Сладкий остров мы нашли в не менее примечательных местах – на Новозере. И не там, и таким, каким представляли его по рассказам. Обычная история: сколько ни читаешь, сколько ни слушаешь о чем-нибудь, а когда сам увидишь и испытаешь – оказывается, все не так. Северные сияния видали на картинках, все видали, и читали о них много, все читали. А, уверяю вас, они совсем не такие, какими вы их себе представляете. Никакая литература, никакие очевидцы, даже отец родной, не могли мне дать правильного представления о войне, пока я на ней сам не побывал. Зато, побывав и в огне, и в ледяной воде, я совершенно по-новому стал читать Льва Толстого. Он лучше всех передает состояние человека на войне.
Итак, мы переправляемся на лодках из деревни Анашкино на Сладкий остров, сначала в большой компании. Почему остров этот называется Сладким? Всегда ли, для всех ли он был сладким?

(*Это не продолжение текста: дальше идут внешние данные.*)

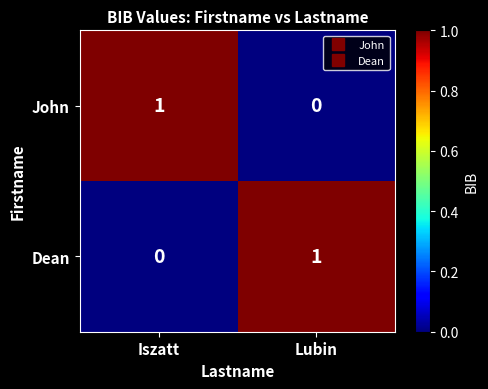

At which label is Dean closest to 0?

Iszatt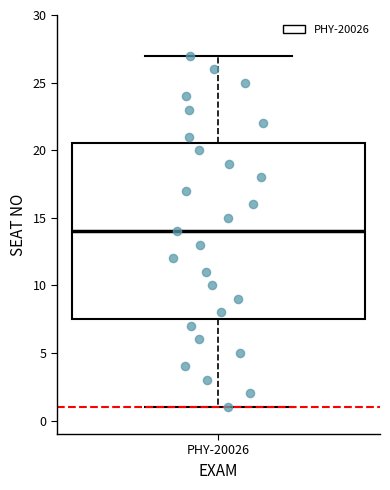

Transcribe this box plot: give where the median line is, the range the box spans, and where the two whiskers end, as read against the y-axis. The values are not printed on the chart, so give them approximately, as read against the axis.

median 14.0, box 7.5 to 20.5, whiskers 1.0 to 27.0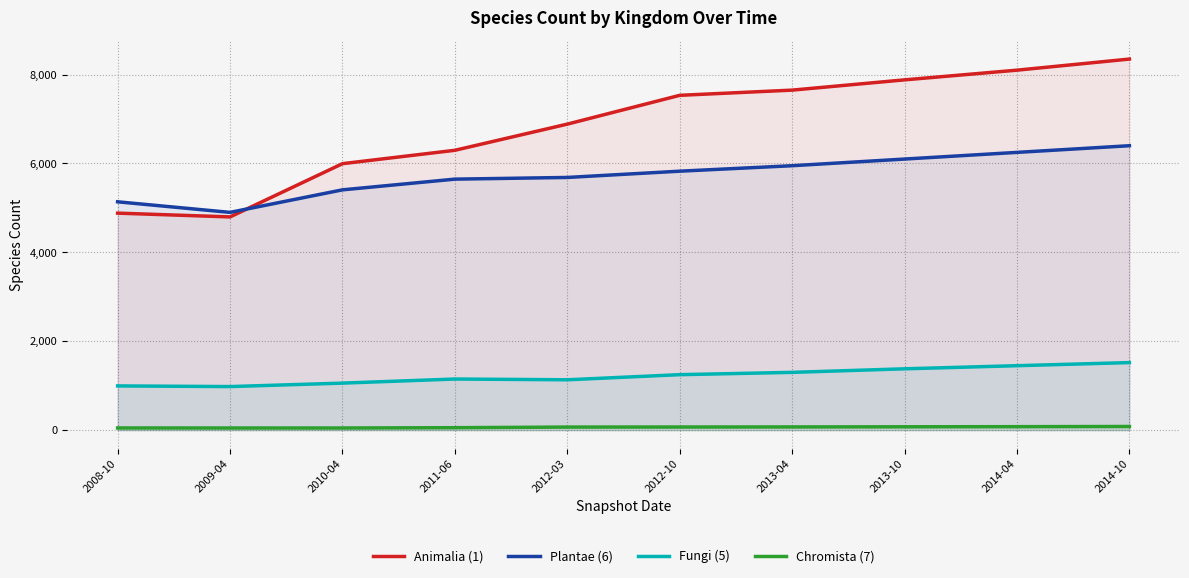

What is the difference between the maximum and minimum values in the Chromista (7) series?

34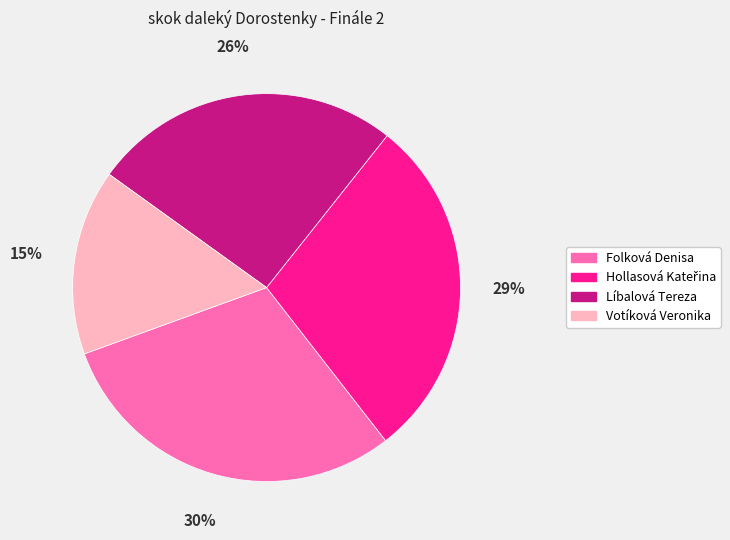

Combined, do Folková Denisa and Votíková Veronika account for over 50%?

No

Местные люди рассказывают, что вблизи острова Сладкого, на острове Красном, процветал в свое время Новозерский монастырь. О красоте его можно судить по сохранившимся до наших дней крепостным стенам, которые вырастают прямо из воды, и по остаткам церквей и прочих монастырских заведений. На каком бы берегу Новозера люди ни находились, на низком болотистом, где собирают клюкву и морошку, на лесистом ли высоком, где грибы и малинники и всякая боровая дичь, – отовсюду, конечно, видны были золотые луковки куполов и далеко по озерной глади разносился медный гул и звон с высокой колокольни – «малиновый звон». Красного острова, по существу, не было и нет – ни клочка голой, не огороженной камнем земли. Просто посреди озера вознесся к небу сказочный град-крепость, будто один расписной волшебный терем, подобие которому можно найти лишь на самых замысловатых лубках и древних иконах. Он был весь «как в сказке» и в то же время был на самом деле, существовал, красовался.